§ Task brief:
List every musical artist named in the review below.

§ Passage:
◆ ◆ ◆ ◆ ◆

Following her shooting, but before she dies, Julie appears to think the best move for Joey, who is innocent in all of this (except for the getting-Julie-knocked-up part), is to run. Yeah, that won’t look suspicious at all. But, again, can we get their ages? Maybe in the liner notes?
I’m left wondering how it became a minor hit. Although the lyrics do present a short story, which might engage us, it is one of tragic young love, not the sort of thing we typically wanted to hear about on our transistor radio at the beach. Mix in the bits that don’t make a lot of sense, and one could argue that hearing this story multiple times would not typically lead to some deeper insight the way a Pink Floyd concept album might. The music itself is stereotypical, harking back to the early rock sound, the sound we associate with the teenage-love-death songs of the early 1960s. The changing voices – chorus, Julie, Joey – do provide more interest in that area than the typical pop song, but I’m not sure that’s enough to justify the song getting to number four on the hot 100.
Yep, Run Joey Run had a small run up the singles charts and peaked at #4 in the week of October 4, 1975. Number 5 that week (and the song that replaced Joey at #4 the next week) was the novelty hit Mr. Jaws. If you don’t know about Dickie Goodman’s novelty records like Mr. Jaws, they’re easy to describe. Our over-caffeinated announcer interviews someone fictional (like the shark and other characters from the movie Jaws) and that character answers in carefully chosen clips from popular songs of the day. Kind of like sampling before sampling. The shark might answer a question with “Why can’t we be friends?” ripped from the War song of the same name. It’s funny, see? (Full disclosure: I was given a 45 of Mr. Jaws as a gift for Christmas 1975 – so, yes, I actaully owned this record.)
It is not, however, really a song, so perhaps it is fitting that Joey was displaced by Mr. Jaws. If you were wondering what sat at #1 that week, it was Bowie’s Fame. The takeaway? The distance between #1 and #4 is much, much greater than “3.”
I promised to talk about the rest of the album, which was presumably quickly assembled after the single took off. There is some soft disco and some soft rock, but most is quickly forgettable. Some lowlights:
In Frankie, I’m so Sorry, out protagonist is not apologizing for running out on Frankie, but rather for teaching her to dance. Clearly, there’s some confusion about what an apology is for. Anyway, now she’s so good at doing the hustle, she won’t dance with him. Which, again, seems to misconstrue how teaching and learning work in the real world. Not to mention how a relationship should work.
The best parts of the song are the spoken-over-music bookends where the guy and his friend talk (and explain the premise in the process). You know you are in for a treat when the first words, spoken in an obvious New York accent, are, “Hey Joe, ain't that your old lady out there on the dance floor?” He soon follows with a wolf whistle. Classy.

◆ ◆ ◆ ◆ ◆

§ Saved data entries:
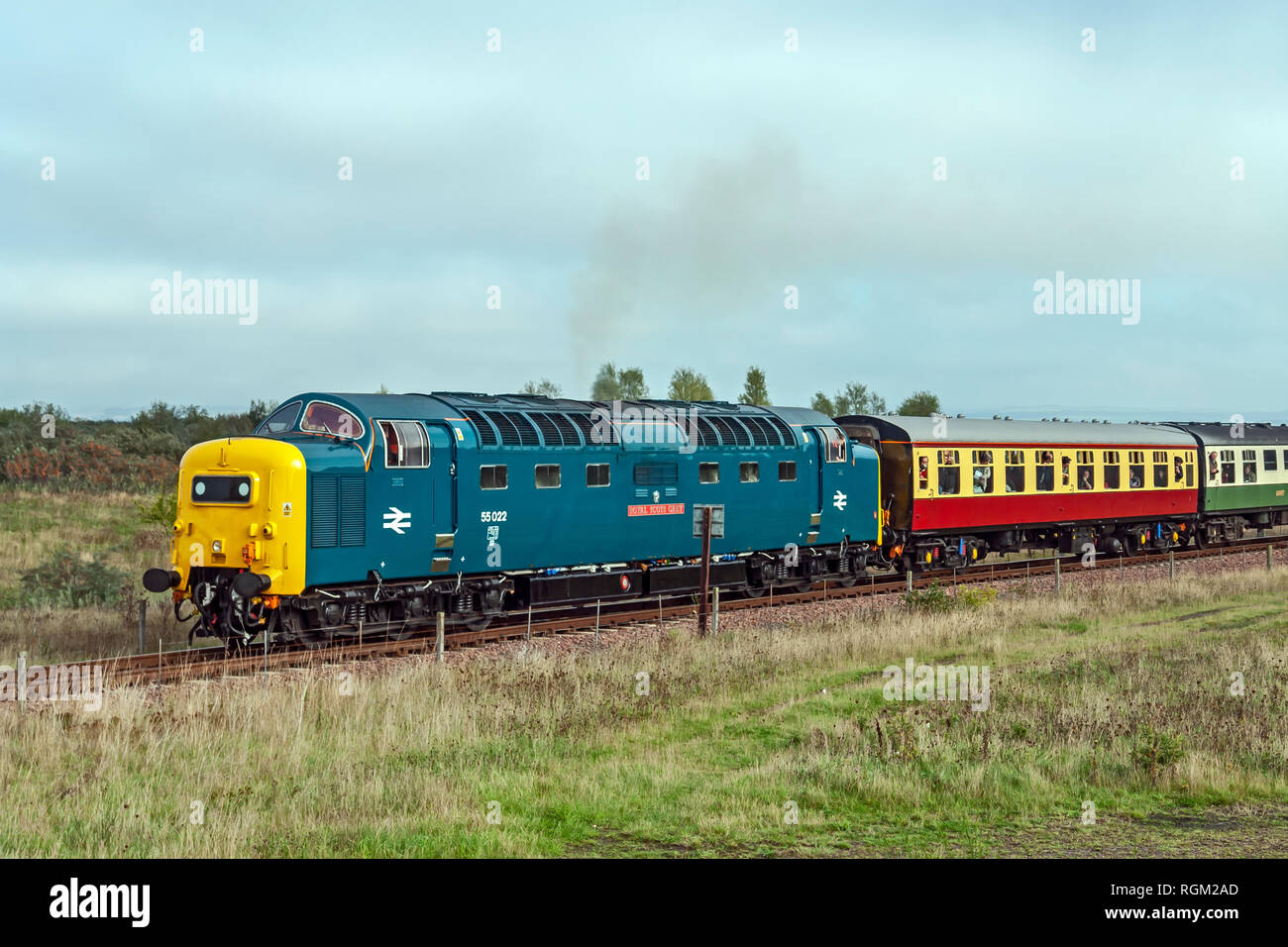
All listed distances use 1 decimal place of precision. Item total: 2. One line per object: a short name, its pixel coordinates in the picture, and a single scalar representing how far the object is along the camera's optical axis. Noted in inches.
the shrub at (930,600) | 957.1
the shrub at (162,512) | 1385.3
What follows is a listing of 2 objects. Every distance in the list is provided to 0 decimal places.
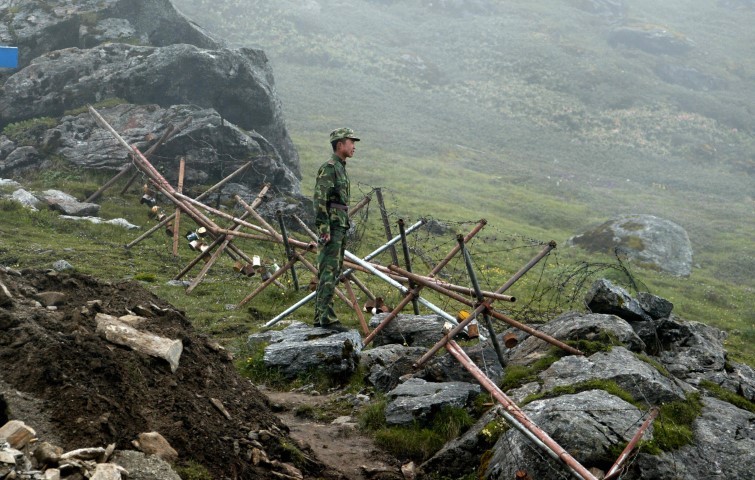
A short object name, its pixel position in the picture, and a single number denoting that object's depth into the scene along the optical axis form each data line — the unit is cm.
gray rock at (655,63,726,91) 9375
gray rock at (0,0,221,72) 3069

◆ ◆ ◆ ◆ ◆

§ Worked solution:
Pink Floyd
Dickie Goodman
War
Bowie